Wrong information about Wuhan virus spreads on the internet: 2019-nCoV equal to SARI, diluted saltwater can eliminate virus

Saline water will not help sterilize mouth (Getty Image)

Saline water will not help sterilize mouth (Getty Image)

TAIPEI (Taiwan News) – As the epidemic of the 2019 novel coronavirus (2019-nCoV) reaches a peak, the Taiwan Centers for Disease Control (CDC) warns in a press release on Jan. 25 that the spread of misleading information on social media is becoming an obstacle to public health.

The main inaccurate information is a rumor that the Wuhan pneumonia has now been officially classified as SARI, and that SARI is a superior version of SARS. According to this gossip, no effective drugs exist to cure the infection, though steroids can be used to prolong the lives of patients.

Other falsehoods in circulation include the advice that rinsing the pharynx with diluted salt water and maintaining home temperatures above 20 C will help to kill coronaviruses.

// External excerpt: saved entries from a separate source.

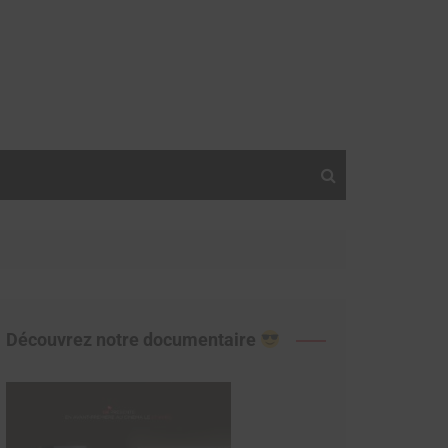
Découvrez notre documentaire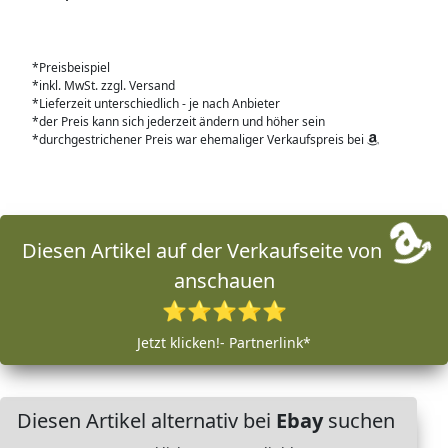
*Preisbeispiel
*inkl. MwSt. zzgl. Versand
*Lieferzeit unterschiedlich - je nach Anbieter
*der Preis kann sich jederzeit ändern und höher sein
*durchgestrichener Preis war ehemaliger Verkaufspreis bei
Diesen Artikel auf der Verkaufseite von
anschauen
⭐⭐⭐⭐⭐
Jetzt klicken!- Partnerlink*
Diesen Artikel alternativ bei
Ebay
suchen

To clarify, the CDC pointed out that SARI (severe acute respiratory infection) is in fact a common term used to refer to severe pneumonia brought on by various coronaviruses but that it is not specific to the pneumonia originating from Wuhan. The provisional name given by the WHO for the current novel coronavirus is 2019-nCoV.

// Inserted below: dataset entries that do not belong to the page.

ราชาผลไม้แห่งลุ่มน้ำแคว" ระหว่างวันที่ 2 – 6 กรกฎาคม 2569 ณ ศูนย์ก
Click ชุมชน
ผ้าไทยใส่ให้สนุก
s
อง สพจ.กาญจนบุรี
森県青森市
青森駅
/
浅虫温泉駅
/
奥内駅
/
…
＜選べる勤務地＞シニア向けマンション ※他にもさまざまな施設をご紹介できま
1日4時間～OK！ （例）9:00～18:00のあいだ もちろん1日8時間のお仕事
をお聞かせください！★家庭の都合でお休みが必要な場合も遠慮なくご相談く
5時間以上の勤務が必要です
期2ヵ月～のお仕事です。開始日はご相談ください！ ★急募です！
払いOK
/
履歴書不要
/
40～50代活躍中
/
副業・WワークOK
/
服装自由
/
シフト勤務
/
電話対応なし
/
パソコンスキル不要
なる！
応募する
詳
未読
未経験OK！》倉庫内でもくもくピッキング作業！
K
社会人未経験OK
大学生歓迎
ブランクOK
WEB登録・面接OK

Director of the Department of Pediatrics, Huang Li-min (黃立民), told Taiwan FactCheck Center (TFC) that effective drugs to treat the 2019-nCoV infection do not exist, and that it is unheard of to use steroids in this manner. In Taiwan, hospitals offer supportive treatments, such as providing oxygen and monitoring blood pressure, in order to assist patients in recovering their immune systems.

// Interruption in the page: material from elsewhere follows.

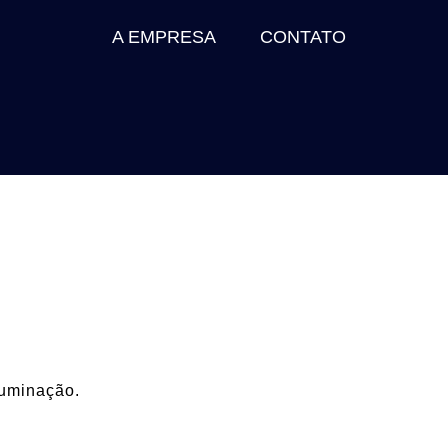
A EMPRESA
CONTATO
luminação.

Wu Hong-yi (吳弘毅), a professor at the Graduate Institute of Veterinary Pathobiology at National Chung Hsing University, also refutes the possibility of using low-density saltwater to sterilize the mouth; what is worse, saline solution might even create a favorable environment for coronaviruses.

"The argument in favor of turning on heaters to kill the coronaviruses is also unconvincing," Wu said. Heaters usually keep house temperatures at around 20 C - 30 C, in which case viruses can still survive. If viruses exist in a house, insulating rooms to prevent heat loss will only increase the chances of infection – circulating the indoor air is a wiser option.